**Problem description**. Reproduce, exactly, the lines of the material below from the line containing "Met Hendrix loopt" through the line containing "In 2010 verschijnt", with both end lines included and nothing else.

**Task data**.
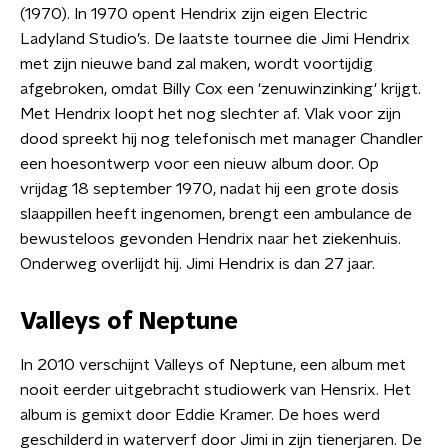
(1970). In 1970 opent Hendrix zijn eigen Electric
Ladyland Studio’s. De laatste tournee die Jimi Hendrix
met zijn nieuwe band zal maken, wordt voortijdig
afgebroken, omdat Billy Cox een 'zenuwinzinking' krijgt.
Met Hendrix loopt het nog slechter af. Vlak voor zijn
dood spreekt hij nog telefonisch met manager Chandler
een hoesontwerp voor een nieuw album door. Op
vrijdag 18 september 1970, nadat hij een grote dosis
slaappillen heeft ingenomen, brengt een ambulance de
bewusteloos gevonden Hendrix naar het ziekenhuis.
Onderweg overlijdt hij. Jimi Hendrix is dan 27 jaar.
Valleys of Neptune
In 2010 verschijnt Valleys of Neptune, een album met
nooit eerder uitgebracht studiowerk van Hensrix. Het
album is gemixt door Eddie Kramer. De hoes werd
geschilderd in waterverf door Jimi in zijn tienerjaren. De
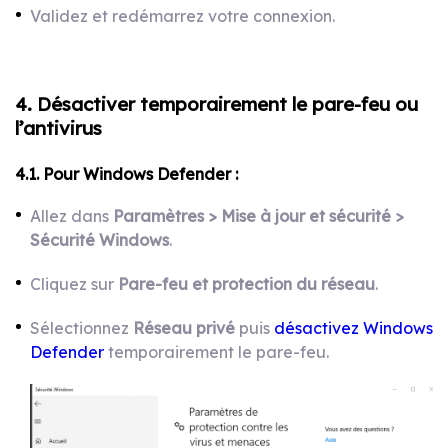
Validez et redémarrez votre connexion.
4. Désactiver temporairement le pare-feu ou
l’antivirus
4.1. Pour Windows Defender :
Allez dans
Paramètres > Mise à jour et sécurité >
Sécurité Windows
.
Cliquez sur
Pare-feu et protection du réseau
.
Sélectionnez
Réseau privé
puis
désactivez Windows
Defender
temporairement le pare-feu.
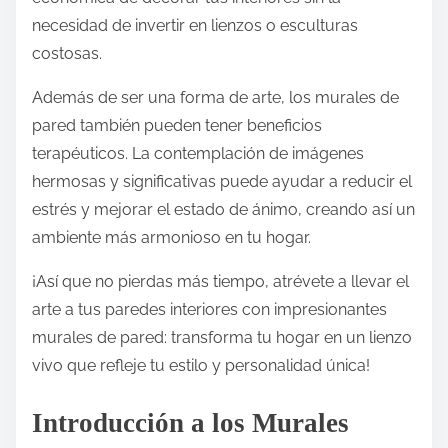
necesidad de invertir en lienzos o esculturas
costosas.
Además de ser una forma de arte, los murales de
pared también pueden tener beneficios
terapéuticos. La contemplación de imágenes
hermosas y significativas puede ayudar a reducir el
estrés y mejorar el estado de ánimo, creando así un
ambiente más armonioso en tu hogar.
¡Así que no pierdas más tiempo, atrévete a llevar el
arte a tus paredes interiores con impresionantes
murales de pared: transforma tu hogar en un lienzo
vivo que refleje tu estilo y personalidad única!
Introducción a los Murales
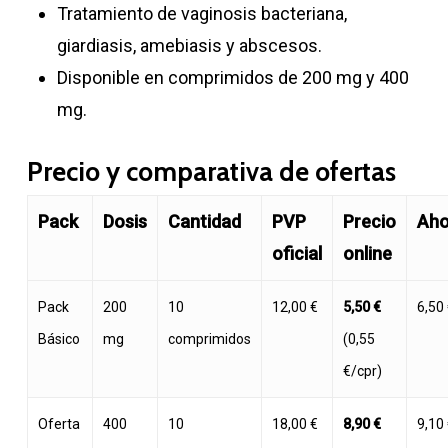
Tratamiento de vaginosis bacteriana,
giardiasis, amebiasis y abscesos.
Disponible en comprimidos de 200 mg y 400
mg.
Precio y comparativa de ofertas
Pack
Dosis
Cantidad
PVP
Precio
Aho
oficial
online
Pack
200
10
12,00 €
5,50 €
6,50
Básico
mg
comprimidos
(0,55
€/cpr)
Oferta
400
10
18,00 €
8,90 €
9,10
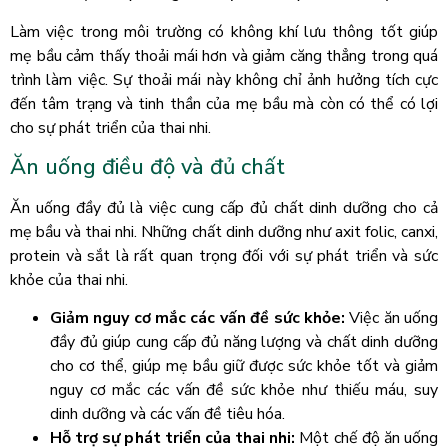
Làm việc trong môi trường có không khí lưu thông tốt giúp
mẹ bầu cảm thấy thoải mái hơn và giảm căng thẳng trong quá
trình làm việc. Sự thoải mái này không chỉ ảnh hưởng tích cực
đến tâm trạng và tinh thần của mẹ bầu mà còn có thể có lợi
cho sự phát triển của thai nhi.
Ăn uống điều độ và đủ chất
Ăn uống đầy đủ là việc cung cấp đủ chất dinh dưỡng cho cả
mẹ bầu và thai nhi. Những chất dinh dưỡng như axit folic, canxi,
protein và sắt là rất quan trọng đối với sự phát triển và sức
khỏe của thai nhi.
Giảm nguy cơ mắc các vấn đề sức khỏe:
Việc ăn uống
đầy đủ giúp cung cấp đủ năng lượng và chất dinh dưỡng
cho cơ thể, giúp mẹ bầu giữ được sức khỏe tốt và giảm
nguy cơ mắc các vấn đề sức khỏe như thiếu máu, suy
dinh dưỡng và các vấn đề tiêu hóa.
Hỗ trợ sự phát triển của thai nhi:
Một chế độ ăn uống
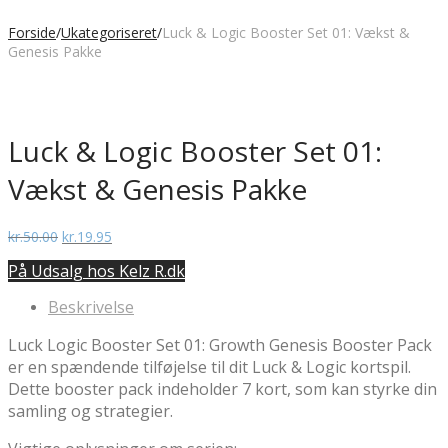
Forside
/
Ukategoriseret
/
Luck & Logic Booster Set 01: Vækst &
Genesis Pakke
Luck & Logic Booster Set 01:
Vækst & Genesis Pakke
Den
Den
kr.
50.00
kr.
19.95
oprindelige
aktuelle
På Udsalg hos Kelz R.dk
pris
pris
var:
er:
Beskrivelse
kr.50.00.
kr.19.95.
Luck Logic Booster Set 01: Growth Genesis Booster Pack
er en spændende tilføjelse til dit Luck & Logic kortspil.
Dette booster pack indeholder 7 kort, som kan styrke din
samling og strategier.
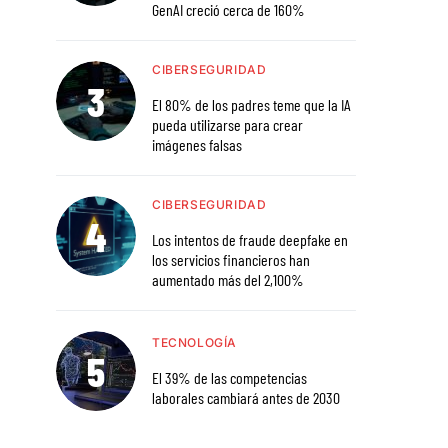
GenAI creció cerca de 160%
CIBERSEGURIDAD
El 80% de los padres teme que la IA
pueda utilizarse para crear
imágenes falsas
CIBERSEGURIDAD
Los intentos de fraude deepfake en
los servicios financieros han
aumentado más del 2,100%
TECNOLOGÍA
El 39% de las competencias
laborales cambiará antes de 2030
--
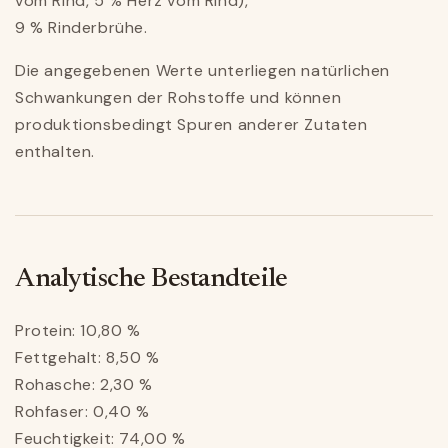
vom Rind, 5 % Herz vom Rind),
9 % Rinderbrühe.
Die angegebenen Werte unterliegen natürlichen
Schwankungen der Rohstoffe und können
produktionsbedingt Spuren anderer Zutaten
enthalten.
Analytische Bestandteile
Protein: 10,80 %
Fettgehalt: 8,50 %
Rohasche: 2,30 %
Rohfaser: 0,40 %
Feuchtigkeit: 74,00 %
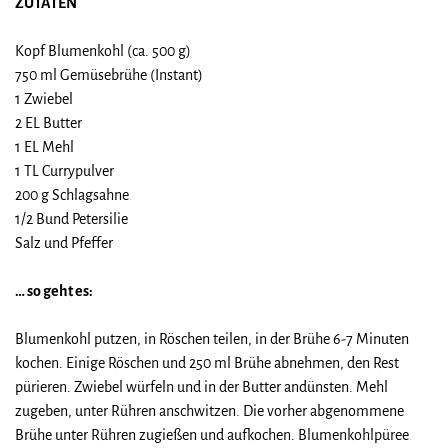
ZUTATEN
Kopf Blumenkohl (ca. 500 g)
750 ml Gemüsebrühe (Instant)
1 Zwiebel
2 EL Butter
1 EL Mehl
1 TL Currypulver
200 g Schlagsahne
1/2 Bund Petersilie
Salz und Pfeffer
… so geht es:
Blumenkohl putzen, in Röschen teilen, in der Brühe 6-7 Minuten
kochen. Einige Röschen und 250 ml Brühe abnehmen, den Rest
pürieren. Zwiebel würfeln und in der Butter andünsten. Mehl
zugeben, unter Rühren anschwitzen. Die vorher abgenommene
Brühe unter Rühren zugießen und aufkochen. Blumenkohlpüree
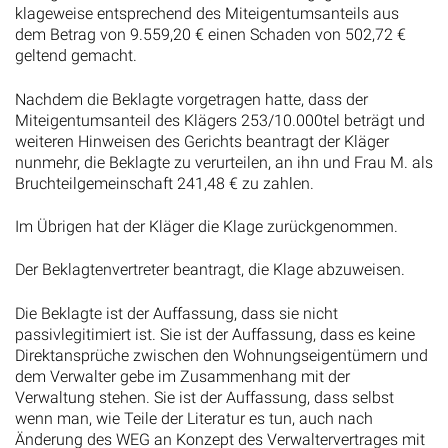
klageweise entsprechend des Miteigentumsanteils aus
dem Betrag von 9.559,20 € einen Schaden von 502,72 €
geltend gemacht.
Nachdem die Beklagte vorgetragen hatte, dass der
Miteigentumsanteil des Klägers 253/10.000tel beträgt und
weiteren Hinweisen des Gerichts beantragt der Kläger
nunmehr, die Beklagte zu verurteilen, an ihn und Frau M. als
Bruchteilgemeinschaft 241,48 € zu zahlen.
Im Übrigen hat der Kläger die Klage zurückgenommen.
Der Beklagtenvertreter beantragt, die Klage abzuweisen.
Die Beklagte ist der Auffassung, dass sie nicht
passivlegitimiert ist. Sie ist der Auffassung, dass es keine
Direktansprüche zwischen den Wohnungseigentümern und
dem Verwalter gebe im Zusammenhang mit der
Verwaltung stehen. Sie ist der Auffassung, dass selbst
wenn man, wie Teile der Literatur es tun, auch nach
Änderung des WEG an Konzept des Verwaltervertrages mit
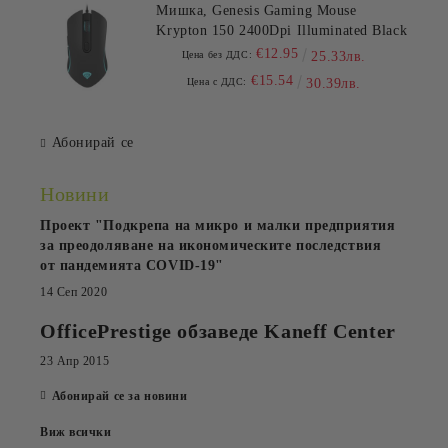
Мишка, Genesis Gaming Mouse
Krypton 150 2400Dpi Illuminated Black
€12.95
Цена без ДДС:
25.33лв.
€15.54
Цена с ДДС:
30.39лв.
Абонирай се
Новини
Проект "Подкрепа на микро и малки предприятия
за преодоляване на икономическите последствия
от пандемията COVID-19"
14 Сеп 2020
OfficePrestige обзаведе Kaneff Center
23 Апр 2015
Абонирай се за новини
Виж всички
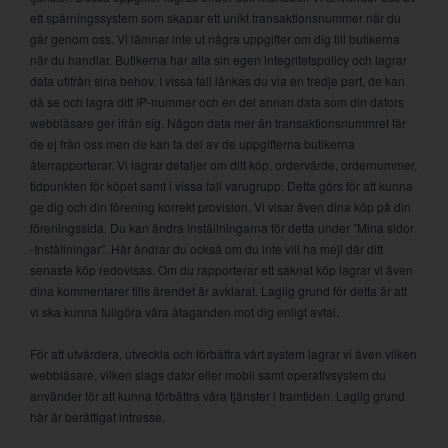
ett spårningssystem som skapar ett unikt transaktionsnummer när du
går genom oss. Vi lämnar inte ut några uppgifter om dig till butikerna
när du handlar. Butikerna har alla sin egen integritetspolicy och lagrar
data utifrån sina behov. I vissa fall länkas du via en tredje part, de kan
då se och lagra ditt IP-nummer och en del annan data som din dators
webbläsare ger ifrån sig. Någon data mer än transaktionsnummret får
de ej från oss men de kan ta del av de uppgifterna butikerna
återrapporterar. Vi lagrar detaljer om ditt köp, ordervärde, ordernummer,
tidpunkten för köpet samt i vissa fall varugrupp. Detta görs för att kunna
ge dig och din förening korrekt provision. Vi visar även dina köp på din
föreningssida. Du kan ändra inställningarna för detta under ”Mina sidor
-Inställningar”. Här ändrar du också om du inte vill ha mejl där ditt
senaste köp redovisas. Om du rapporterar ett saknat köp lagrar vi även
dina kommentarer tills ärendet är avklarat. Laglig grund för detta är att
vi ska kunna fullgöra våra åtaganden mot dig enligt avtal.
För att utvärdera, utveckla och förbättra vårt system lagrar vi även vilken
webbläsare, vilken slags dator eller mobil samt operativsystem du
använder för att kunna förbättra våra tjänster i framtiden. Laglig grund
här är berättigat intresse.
==
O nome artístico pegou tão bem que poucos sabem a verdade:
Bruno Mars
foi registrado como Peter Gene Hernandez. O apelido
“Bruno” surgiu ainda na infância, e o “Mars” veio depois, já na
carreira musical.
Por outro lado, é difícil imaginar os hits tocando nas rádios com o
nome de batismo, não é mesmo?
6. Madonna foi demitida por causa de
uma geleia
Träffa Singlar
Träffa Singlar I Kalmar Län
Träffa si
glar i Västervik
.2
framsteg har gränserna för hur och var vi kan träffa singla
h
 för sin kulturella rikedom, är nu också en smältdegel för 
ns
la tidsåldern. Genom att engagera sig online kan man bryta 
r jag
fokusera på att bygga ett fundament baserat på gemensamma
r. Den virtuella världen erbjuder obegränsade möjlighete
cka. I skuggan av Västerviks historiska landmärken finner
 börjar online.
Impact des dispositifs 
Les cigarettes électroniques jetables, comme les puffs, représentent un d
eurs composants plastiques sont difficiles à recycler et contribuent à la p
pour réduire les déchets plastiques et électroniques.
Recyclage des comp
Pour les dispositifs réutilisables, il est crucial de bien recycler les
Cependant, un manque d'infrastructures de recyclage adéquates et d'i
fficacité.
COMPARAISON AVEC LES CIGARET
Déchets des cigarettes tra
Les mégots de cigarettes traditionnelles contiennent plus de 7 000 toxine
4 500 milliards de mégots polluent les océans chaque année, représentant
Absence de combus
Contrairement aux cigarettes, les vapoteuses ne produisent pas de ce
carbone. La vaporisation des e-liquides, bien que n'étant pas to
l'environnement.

**Your response**.
Met Hendrix loopt het nog slechter af. Vlak voor zijn
dood spreekt hij nog telefonisch met manager Chandler
een hoesontwerp voor een nieuw album door. Op
vrijdag 18 september 1970, nadat hij een grote dosis
slaappillen heeft ingenomen, brengt een ambulance de
bewusteloos gevonden Hendrix naar het ziekenhuis.
Onderweg overlijdt hij. Jimi Hendrix is dan 27 jaar.
Valleys of Neptune
In 2010 verschijnt Valleys of Neptune, een album met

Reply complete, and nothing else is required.